Ma procediamo con ordine.
Quello che vediamo, oggi, sulle rive del Tamigi non è il teatro originale dove Shakespeare lavorò, come drammaturgo e come attore. E' una ricostruzione, per quanto fedelissima, di quel teatro che andò distrutto in un incendio all'inizio del '600. Ricostruzione fortemente voluta da un americano, tale Sam Wanamaker, al quale è dedicata una targa "in memoriam" all'ingresso del teatro. La struttura, in legno e tetto in paglia, era in effetti facilmente preda delle fiamme. Per questa ragione gran parte del Globe è a cielo aperto, senza un tetto vero e proprio: la luce diurna doveva filtrare ed illuminare il palcoscenico, per evitare l'uso di pericolosissime torce (preoccupazione legittima, ma era destino che il Globe finisse distrutto in un incendio). Ne consegue che tutte le rappresentazioni avvenissero durante il giorno, e mai di sera.
Curiosa ed interessantissima la struttura interna del luogo, che condizionò anche il carattere delle opere. Come spiegare, altrimenti, il perché dell'inserimento di scene comiche, al limite del volgare, in tragedie appassionate e tristissime, come il "Romeo and Juliet"?

Il palcoscenico era suddiviso in tre parti: l'apron (che significa letteralmente "grembiule" era la parte sporgente, verso il pubblico), il backstage corrispondeva al "dietro le quinte", dove gli attori si preparavano, ed infine l'upper stage serviva per scene sopraelevate, come la scena del balcone, nel "Romeo and Juliet".

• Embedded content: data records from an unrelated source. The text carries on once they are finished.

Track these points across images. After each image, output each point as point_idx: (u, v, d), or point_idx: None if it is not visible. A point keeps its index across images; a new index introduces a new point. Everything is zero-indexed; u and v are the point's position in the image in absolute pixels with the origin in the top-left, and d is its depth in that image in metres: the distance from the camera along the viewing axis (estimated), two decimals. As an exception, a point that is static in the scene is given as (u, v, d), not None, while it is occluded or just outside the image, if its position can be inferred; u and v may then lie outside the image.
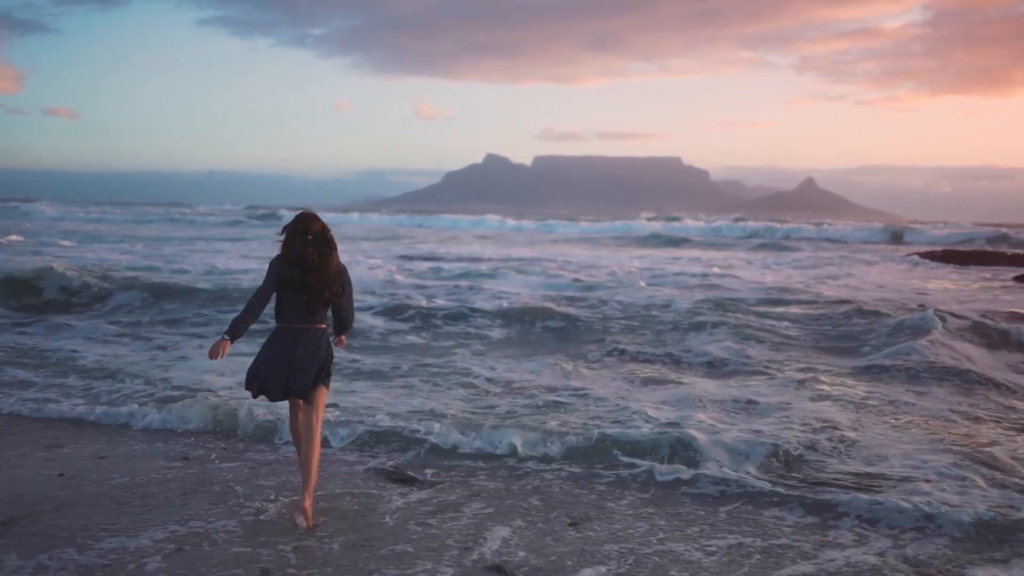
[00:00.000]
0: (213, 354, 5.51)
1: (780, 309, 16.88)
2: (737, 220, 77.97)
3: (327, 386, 5.87)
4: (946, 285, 24.44)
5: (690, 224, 69.99)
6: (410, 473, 6.93)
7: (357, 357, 11.66)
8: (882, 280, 25.64)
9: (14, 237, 35.10)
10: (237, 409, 8.34)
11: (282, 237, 5.73)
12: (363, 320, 14.19)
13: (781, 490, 6.52)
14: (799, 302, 17.98)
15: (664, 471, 6.89)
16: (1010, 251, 38.62)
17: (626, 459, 7.22)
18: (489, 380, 10.51)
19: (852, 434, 8.09)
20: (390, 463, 7.20)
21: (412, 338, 13.49)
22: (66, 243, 34.60)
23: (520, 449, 7.46)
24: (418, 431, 7.86)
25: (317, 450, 5.78)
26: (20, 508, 5.93)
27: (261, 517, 5.89)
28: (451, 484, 6.73)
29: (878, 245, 51.49)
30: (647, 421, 8.36)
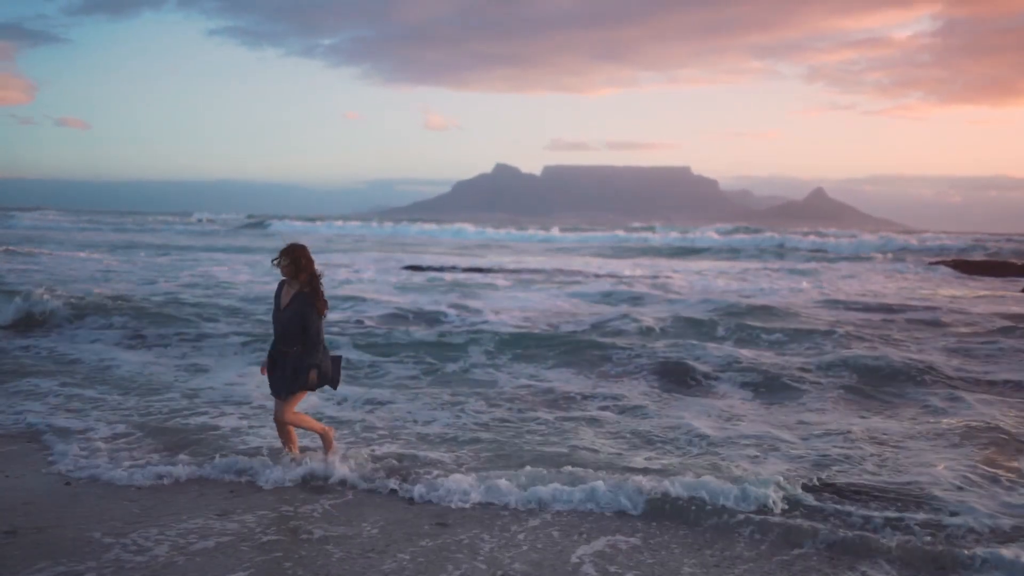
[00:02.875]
0: (311, 387, 6.96)
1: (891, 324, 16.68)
2: (737, 230, 77.22)
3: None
4: (974, 294, 24.42)
5: (712, 236, 68.88)
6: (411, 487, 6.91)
7: (383, 365, 11.67)
8: (927, 291, 25.54)
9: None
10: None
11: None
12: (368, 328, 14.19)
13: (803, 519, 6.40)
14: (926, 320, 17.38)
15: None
16: (1020, 261, 38.53)
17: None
18: (512, 396, 10.46)
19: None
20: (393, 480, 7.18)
21: (430, 348, 13.40)
22: (83, 255, 34.84)
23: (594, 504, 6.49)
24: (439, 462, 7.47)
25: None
26: (26, 518, 5.93)
27: (270, 521, 5.91)
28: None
29: (889, 254, 51.17)
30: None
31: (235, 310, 16.53)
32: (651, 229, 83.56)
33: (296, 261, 6.77)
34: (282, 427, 7.16)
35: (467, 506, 6.38)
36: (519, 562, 5.43)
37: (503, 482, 6.63)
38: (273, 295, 7.01)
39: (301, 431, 7.47)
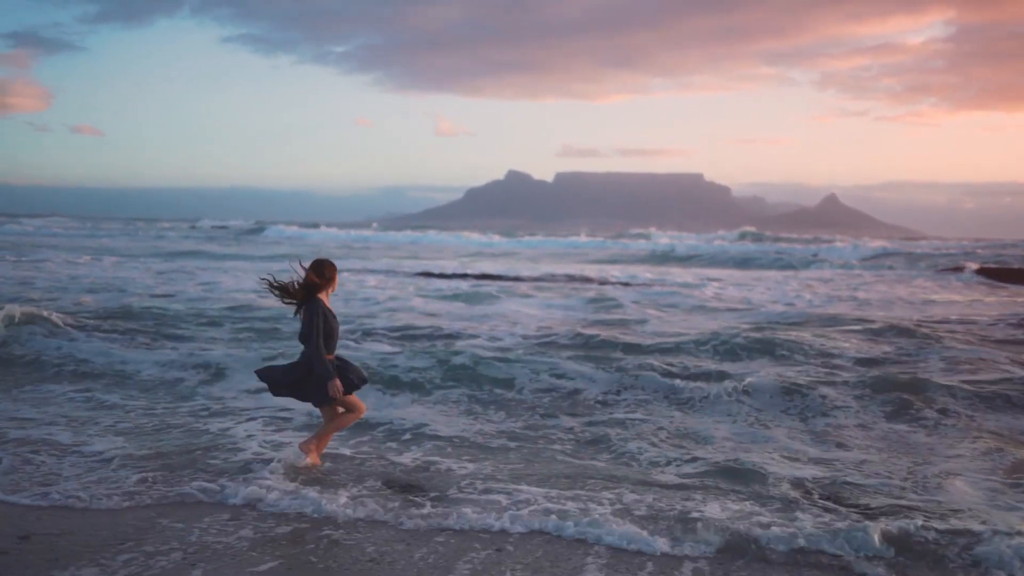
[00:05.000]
0: (334, 392, 6.83)
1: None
2: (744, 236, 75.87)
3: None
4: (1011, 301, 24.05)
5: (722, 243, 66.82)
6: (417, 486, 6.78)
7: (397, 371, 11.55)
8: (959, 297, 25.10)
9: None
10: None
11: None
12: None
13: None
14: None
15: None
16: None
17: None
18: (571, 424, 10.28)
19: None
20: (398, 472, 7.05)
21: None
22: (89, 260, 35.01)
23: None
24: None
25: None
26: (39, 524, 5.84)
27: (287, 524, 5.80)
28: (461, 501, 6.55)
29: (904, 260, 50.60)
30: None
31: (241, 317, 16.40)
32: (646, 236, 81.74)
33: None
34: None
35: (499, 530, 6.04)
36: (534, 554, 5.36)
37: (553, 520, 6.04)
38: (320, 314, 6.90)
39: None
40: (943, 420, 9.40)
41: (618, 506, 6.33)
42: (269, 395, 10.05)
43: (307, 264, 7.05)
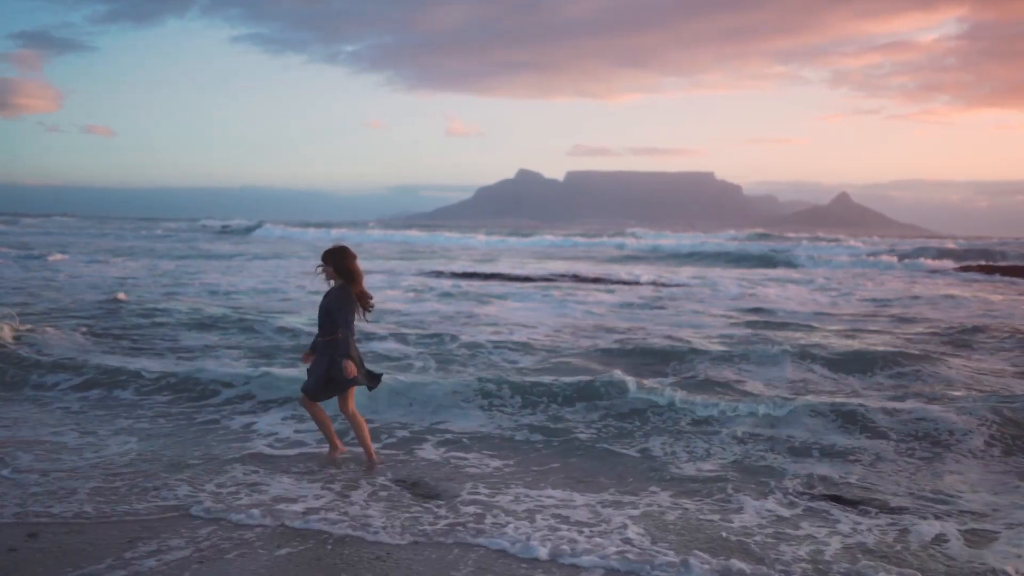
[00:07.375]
0: (350, 371, 6.86)
1: None
2: (750, 237, 75.23)
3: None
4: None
5: (724, 243, 66.18)
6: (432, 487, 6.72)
7: (409, 371, 11.50)
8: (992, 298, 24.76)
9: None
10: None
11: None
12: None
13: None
14: None
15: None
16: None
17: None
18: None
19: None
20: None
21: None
22: (104, 262, 35.17)
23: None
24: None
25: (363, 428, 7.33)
26: (47, 523, 5.75)
27: (291, 526, 5.74)
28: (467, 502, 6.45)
29: (918, 260, 50.28)
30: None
31: (247, 319, 16.34)
32: (644, 236, 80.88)
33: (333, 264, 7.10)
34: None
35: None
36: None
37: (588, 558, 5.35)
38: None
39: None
40: (969, 419, 9.25)
41: (644, 509, 6.21)
42: (289, 394, 10.05)
43: (333, 253, 7.07)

Una curiosità: la prima attrice donna comparirà in una tragedia di Shakespeare, l'"Otello", solo nel 1660, quando i teatri, dopo un ventennio circa di chiusura ordinato dai Puritani, riaprono e rispolverano le grandi tragedie di Will (lo chiamiamo così, affettuosamente...). Eppure, la grande magia dell'epoca elisabettiana era svanita. Da lì a breve, i teatri sarebbero divenuti luogo d'elite, per aristocratici ricchi e viziati, escludendo per sempre i ceti sociali più deboli. Anche i contenuti ne avrebbero risentito. Non è un'eresia dire che, dopo le altissime vette di poesia raggiunte da Shakespeare, il teatro inglese dovrà aspettare tre secoli, sino a fine Ottocento, per ritornare a nuova vita, con personaggi di spicco come Oscar Wilde e George Bernard Shaw.